- **TASK DESCRIPTION**
Reproduce verbatim the lines in the rows below, from the line with "6: (1061, 161)" to the line with "8: (13, 53)", including both of those lines. Omit any picture lines from your answer.

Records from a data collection
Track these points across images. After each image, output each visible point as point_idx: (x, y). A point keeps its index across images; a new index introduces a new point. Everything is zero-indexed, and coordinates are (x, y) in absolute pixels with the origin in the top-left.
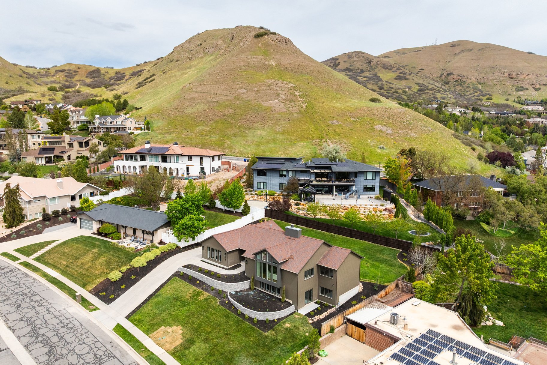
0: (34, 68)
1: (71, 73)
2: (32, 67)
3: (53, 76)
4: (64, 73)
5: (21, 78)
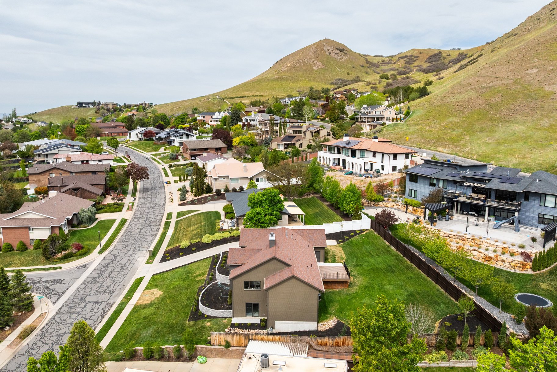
0: (382, 56)
1: (412, 59)
2: (379, 56)
3: (395, 63)
4: (405, 59)
5: (362, 68)
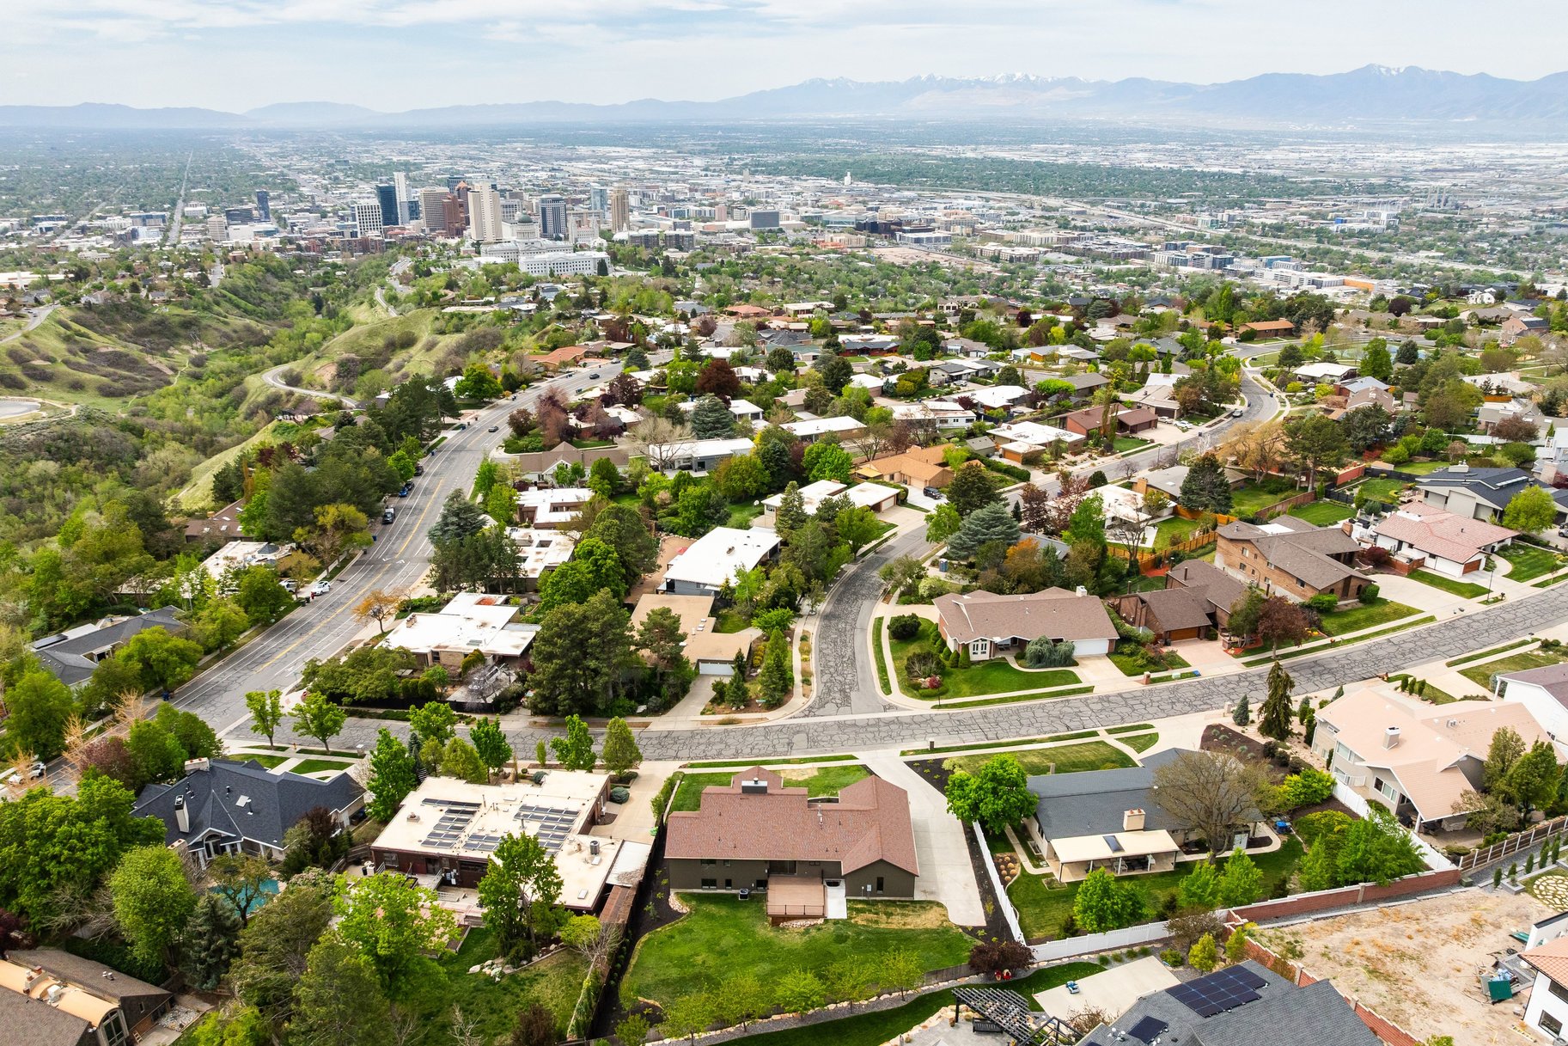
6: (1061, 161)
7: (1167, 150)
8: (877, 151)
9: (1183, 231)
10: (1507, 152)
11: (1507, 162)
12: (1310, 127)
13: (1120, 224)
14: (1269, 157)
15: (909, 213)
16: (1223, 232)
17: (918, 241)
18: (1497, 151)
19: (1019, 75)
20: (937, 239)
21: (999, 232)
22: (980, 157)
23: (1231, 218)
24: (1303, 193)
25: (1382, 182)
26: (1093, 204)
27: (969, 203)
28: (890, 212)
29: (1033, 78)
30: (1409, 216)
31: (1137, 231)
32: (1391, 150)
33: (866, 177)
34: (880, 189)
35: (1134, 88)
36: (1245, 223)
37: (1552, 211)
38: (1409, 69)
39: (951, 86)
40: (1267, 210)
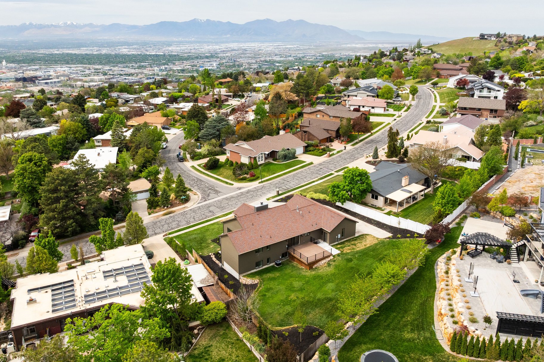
6: (95, 53)
7: (134, 48)
8: (13, 53)
9: (151, 73)
10: (242, 45)
11: (243, 48)
12: (180, 39)
13: (127, 73)
14: (170, 49)
15: (38, 74)
16: (165, 73)
17: (46, 83)
18: (239, 45)
19: (69, 23)
20: (55, 82)
21: (81, 78)
22: (61, 53)
23: (166, 68)
24: (187, 59)
25: (210, 55)
26: (114, 66)
27: (64, 69)
28: (29, 74)
29: (75, 24)
30: (222, 64)
31: (134, 74)
32: (208, 46)
33: (13, 62)
34: (21, 66)
35: (115, 27)
36: (171, 70)
37: (261, 61)
38: (207, 20)
39: (40, 27)
40: (176, 65)
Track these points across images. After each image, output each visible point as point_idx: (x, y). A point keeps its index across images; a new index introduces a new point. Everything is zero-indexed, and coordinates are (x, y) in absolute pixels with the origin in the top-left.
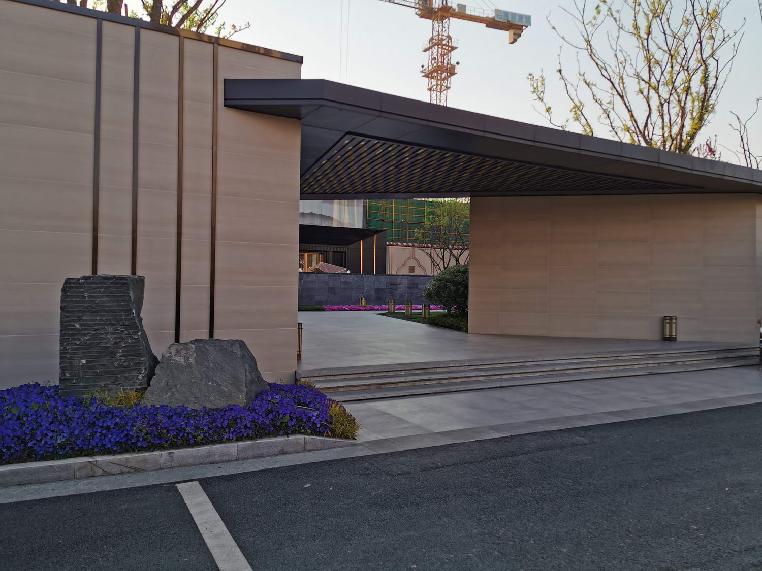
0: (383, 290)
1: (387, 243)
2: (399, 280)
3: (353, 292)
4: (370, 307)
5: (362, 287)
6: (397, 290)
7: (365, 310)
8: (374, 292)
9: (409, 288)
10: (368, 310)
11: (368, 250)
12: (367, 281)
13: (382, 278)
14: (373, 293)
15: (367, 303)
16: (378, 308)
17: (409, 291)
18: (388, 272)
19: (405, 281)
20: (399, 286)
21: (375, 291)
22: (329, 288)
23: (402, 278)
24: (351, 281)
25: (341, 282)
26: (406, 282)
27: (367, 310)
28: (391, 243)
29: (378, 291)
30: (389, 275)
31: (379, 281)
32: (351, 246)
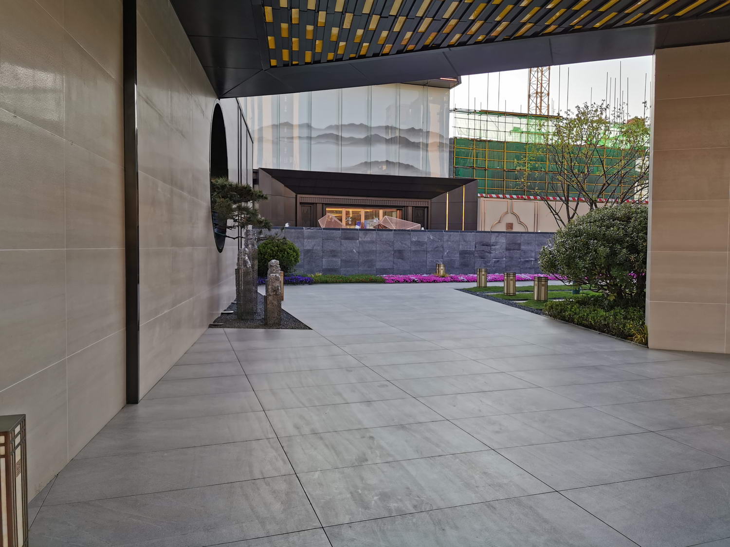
0: (471, 253)
1: (479, 195)
2: (493, 239)
3: (429, 255)
4: (452, 278)
5: (441, 249)
6: (490, 253)
7: (443, 282)
8: (458, 255)
9: (507, 249)
10: (449, 282)
11: (456, 204)
12: (448, 241)
13: (470, 236)
14: (456, 257)
15: (447, 271)
16: (462, 278)
17: (507, 255)
18: (479, 229)
19: (503, 240)
20: (493, 247)
21: (460, 254)
22: (395, 251)
23: (498, 236)
24: (426, 240)
25: (412, 242)
26: (505, 241)
27: (446, 282)
28: (484, 195)
29: (463, 253)
30: (482, 232)
31: (465, 241)
32: (434, 200)
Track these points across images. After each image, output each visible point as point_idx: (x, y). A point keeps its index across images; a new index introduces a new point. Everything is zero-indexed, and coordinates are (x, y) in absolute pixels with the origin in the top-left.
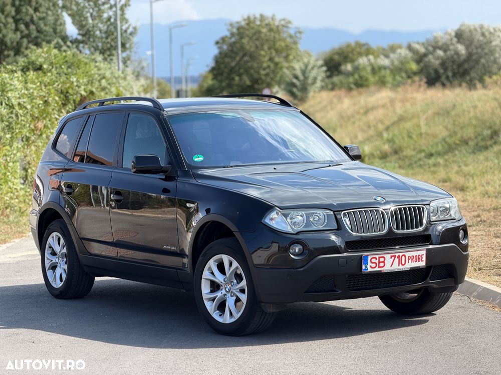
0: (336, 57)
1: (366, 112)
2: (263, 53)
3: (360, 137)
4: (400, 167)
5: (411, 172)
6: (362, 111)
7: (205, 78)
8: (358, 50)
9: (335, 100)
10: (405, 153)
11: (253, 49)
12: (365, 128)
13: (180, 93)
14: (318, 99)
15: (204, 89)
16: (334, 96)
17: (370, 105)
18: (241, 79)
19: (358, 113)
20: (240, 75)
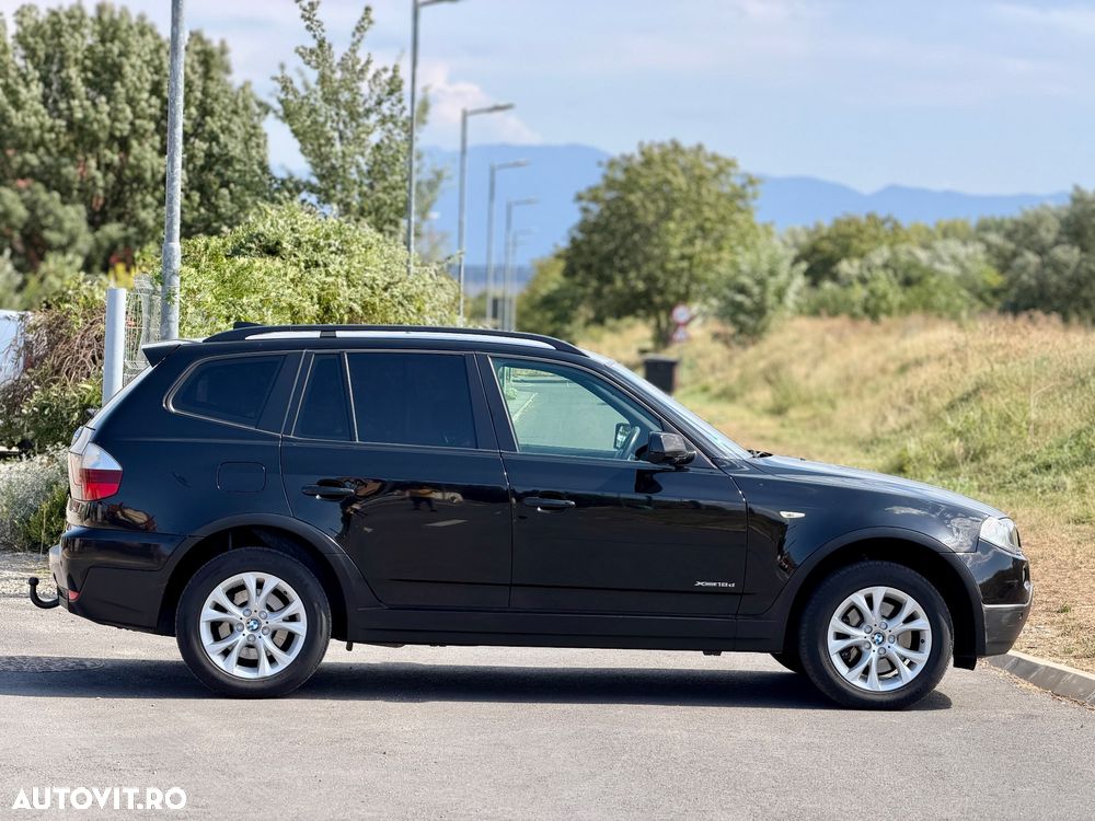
0: (826, 246)
1: (903, 369)
2: (672, 226)
3: (893, 420)
4: (980, 488)
5: (1004, 499)
6: (892, 367)
8: (872, 231)
9: (830, 339)
10: (991, 460)
11: (651, 218)
12: (900, 401)
14: (791, 335)
16: (828, 330)
17: (911, 355)
18: (626, 280)
19: (883, 371)
20: (623, 271)
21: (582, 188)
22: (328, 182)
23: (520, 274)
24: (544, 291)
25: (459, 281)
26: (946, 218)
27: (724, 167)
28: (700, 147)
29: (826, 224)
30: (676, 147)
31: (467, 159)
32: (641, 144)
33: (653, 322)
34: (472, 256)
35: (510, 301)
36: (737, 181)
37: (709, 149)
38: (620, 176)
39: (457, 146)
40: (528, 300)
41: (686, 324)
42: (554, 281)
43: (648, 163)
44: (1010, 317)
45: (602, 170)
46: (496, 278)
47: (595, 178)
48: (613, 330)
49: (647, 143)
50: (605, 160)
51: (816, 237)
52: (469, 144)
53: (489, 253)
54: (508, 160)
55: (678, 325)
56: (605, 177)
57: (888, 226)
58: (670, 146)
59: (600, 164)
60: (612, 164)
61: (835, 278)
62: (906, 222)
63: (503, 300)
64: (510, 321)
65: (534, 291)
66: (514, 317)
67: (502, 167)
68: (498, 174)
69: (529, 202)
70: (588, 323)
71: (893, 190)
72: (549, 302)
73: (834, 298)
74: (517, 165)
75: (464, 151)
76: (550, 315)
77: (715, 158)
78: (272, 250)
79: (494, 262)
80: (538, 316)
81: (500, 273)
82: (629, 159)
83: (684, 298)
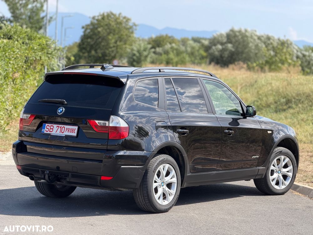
21: (84, 25)
38: (95, 22)
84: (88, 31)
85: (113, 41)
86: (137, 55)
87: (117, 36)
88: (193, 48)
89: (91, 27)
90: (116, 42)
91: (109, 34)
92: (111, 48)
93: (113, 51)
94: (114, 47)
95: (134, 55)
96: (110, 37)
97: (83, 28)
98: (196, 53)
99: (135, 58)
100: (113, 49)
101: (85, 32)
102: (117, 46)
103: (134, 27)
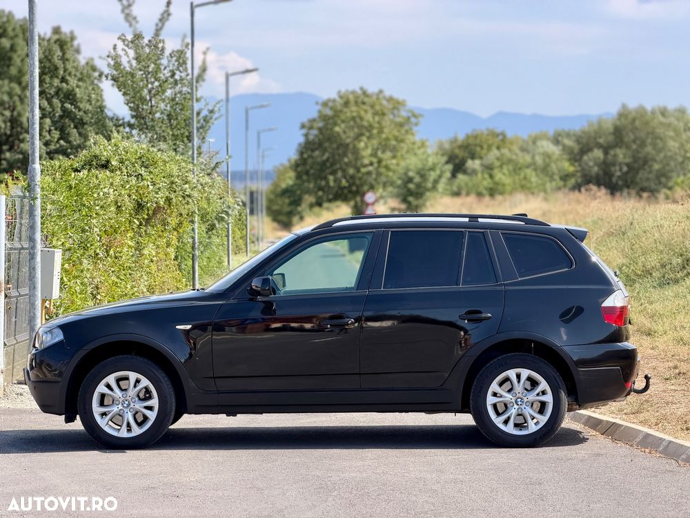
7: (281, 173)
13: (255, 195)
15: (279, 190)
21: (305, 120)
22: (142, 121)
23: (267, 175)
24: (284, 185)
25: (228, 181)
26: (534, 132)
27: (397, 104)
28: (381, 92)
29: (461, 137)
30: (365, 93)
31: (230, 104)
32: (339, 92)
33: (352, 203)
34: (236, 165)
35: (262, 194)
36: (404, 113)
37: (387, 93)
38: (329, 112)
39: (223, 96)
40: (273, 192)
41: (373, 204)
42: (289, 180)
43: (346, 104)
44: (577, 192)
45: (319, 107)
46: (252, 179)
47: (313, 112)
48: (328, 209)
49: (343, 90)
50: (320, 101)
51: (455, 145)
52: (231, 94)
53: (246, 163)
54: (257, 104)
55: (368, 205)
56: (320, 112)
57: (501, 137)
58: (359, 92)
59: (317, 103)
60: (325, 104)
61: (465, 172)
62: (510, 135)
63: (257, 192)
64: (262, 205)
65: (276, 185)
66: (265, 203)
67: (253, 108)
68: (250, 112)
69: (271, 130)
70: (311, 206)
71: (501, 115)
72: (286, 192)
73: (467, 185)
74: (262, 106)
75: (227, 100)
76: (287, 201)
77: (390, 99)
78: (105, 166)
79: (250, 168)
80: (280, 202)
81: (254, 175)
82: (334, 101)
83: (372, 188)
84: (315, 132)
85: (369, 151)
86: (417, 179)
87: (375, 142)
88: (547, 156)
89: (321, 124)
90: (374, 155)
91: (358, 137)
92: (365, 166)
93: (369, 173)
94: (371, 164)
95: (410, 180)
96: (362, 145)
97: (303, 126)
98: (554, 167)
99: (411, 186)
100: (371, 168)
101: (306, 135)
102: (380, 161)
103: (413, 120)
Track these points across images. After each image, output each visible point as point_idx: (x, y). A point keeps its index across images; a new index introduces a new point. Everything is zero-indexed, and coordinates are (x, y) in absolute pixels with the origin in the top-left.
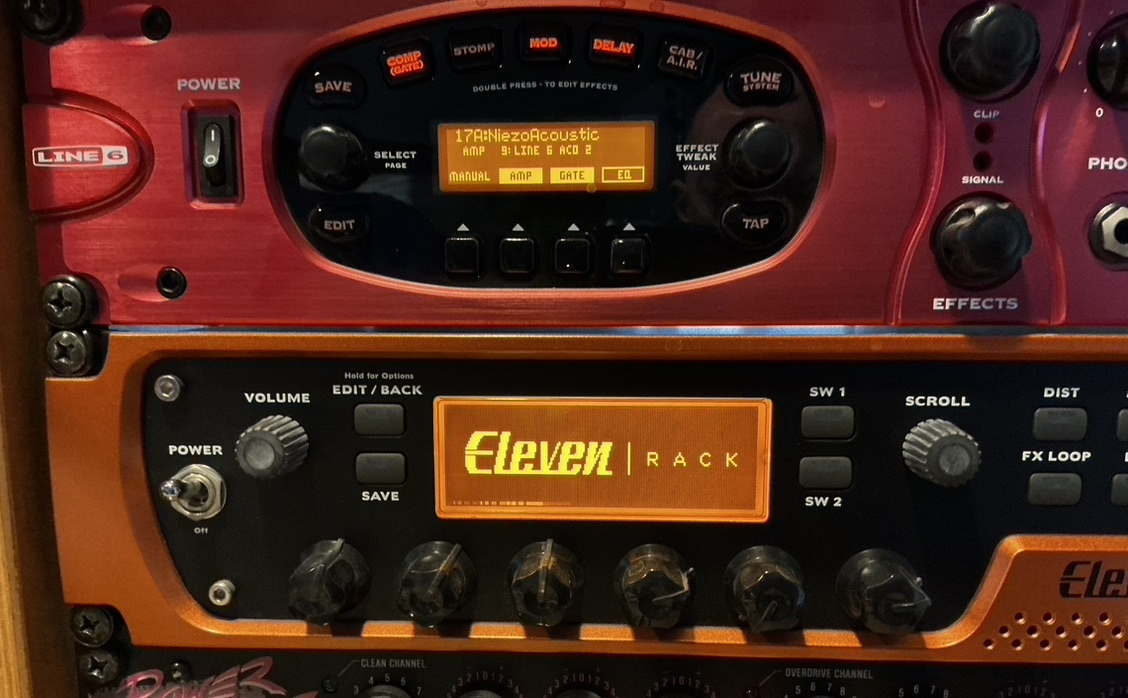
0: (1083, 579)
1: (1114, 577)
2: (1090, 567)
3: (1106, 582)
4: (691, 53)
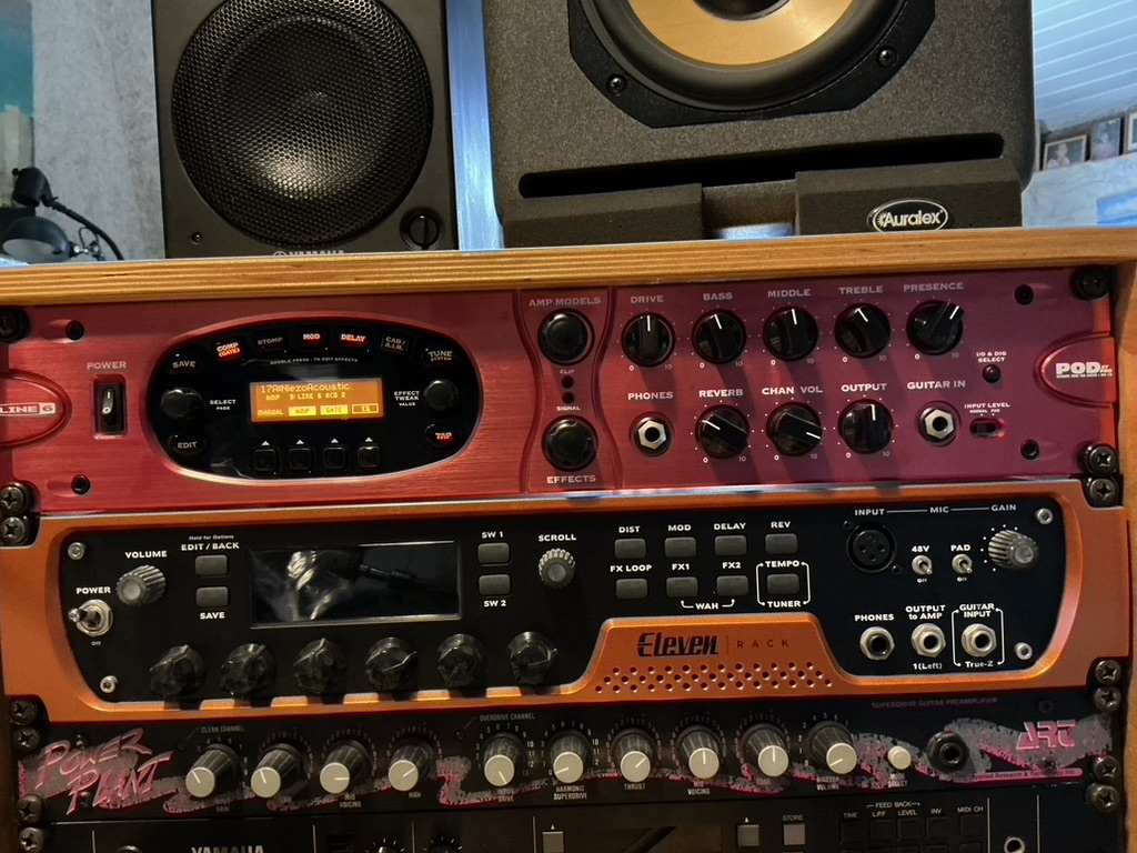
0: (651, 644)
1: (670, 643)
2: (654, 637)
3: (666, 646)
4: (399, 341)
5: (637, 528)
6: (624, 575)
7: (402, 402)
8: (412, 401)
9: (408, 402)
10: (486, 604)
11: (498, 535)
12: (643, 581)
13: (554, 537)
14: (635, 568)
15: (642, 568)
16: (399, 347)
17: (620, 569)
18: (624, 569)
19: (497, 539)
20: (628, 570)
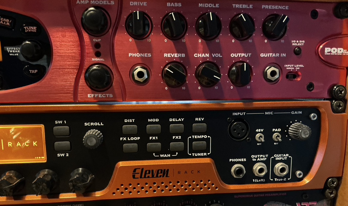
0: (139, 173)
1: (148, 172)
2: (140, 170)
3: (146, 174)
4: (8, 20)
5: (133, 120)
6: (127, 142)
7: (11, 53)
8: (16, 53)
9: (14, 53)
10: (59, 155)
11: (63, 122)
12: (136, 144)
13: (92, 124)
14: (132, 139)
15: (136, 139)
16: (8, 24)
17: (125, 139)
18: (127, 139)
19: (63, 124)
20: (129, 139)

- **SOLUTION TO THE PROBLEM**
6: (1061, 161)
7: (1167, 150)
8: (877, 151)
9: (1183, 231)
10: (1507, 152)
11: (1507, 162)
12: (1310, 127)
13: (1120, 224)
14: (1269, 157)
15: (909, 213)
16: (1223, 232)
17: (918, 241)
18: (1497, 151)
19: (1019, 75)
20: (937, 239)
21: (999, 232)
22: (980, 157)
23: (1231, 218)
24: (1303, 193)
25: (1382, 182)
26: (1093, 204)
27: (969, 203)
28: (890, 212)
29: (1033, 78)
30: (1409, 216)
31: (1137, 231)
32: (1391, 150)
33: (866, 177)
34: (880, 189)
35: (1134, 88)
36: (1245, 223)
37: (1552, 211)
38: (1409, 69)
39: (951, 86)
40: (1267, 210)
6: (95, 53)
7: (134, 48)
8: (13, 53)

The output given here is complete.